#Disk

Question

In addition to this Avg rotational delay is also given as 8.3 ms.

I am confused when we access 8 consecutive track then how many time we should take rotational delay and seek time.

Answer 1

First calculate time to read the file of 128 KB $\rightarrow$ $\frac{2^{17}}{2^{20}}$ $\rightarrow$ $0.125 $ sec $\rightarrow$ $125$ ms.

A) As file is contiguous in first part, so in order to read 256 sectors, overhead will come only 1 time

Total time = T avg seek + T rotn delay + T transfer time $\rightarrow$ 8.3+20+125 ms $\rightarrow$ $153.3 ms$

B) When sectors are random, overhead will come for each sector, so

Total time = 256* (T avg seek + T rotn delay + T transfer time for 1 sector)

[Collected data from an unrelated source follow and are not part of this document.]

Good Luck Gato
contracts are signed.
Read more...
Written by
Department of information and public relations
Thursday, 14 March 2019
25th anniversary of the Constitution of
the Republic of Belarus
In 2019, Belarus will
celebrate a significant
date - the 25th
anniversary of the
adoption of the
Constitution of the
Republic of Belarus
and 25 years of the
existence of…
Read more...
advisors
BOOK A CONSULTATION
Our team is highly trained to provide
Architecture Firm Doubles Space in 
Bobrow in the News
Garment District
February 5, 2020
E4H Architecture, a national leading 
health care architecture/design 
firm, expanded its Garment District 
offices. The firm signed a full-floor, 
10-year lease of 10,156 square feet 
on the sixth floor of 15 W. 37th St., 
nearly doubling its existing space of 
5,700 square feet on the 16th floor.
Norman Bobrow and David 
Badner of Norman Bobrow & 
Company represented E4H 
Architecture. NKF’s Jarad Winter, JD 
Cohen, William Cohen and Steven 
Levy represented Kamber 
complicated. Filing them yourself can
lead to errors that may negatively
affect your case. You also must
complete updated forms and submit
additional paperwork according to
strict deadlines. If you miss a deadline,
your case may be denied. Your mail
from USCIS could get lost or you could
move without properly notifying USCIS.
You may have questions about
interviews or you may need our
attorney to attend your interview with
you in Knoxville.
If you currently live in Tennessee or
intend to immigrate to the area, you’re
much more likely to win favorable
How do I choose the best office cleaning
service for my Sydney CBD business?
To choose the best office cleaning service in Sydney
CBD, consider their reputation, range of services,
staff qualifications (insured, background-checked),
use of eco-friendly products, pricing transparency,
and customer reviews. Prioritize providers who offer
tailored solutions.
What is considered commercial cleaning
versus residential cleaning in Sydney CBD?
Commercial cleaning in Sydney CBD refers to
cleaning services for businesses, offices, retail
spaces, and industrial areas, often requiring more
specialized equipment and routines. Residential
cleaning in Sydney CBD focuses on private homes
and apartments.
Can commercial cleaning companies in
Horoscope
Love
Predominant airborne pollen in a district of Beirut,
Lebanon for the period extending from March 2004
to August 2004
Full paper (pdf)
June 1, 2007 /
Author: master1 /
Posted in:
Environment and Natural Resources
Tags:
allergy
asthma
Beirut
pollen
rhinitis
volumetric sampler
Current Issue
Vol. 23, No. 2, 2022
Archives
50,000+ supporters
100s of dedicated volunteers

               $\rightarrow$ 256 * (T avg seek + T rotn delay) + T total transfer time

               $\rightarrow$ 256*(28.3) + 125 $\rightarrow$ $7369.8ms$

Comments

The transfer time you have taken is to read a file from a disk.

What about time to transfer data from the disk as transfer rate  is given as 1MB/S.

---

@Jatin saini By reading a file is same as transfer file from disk. which I have done in the first line ($2^{20}$) there is for 1 MBps transfer rate only.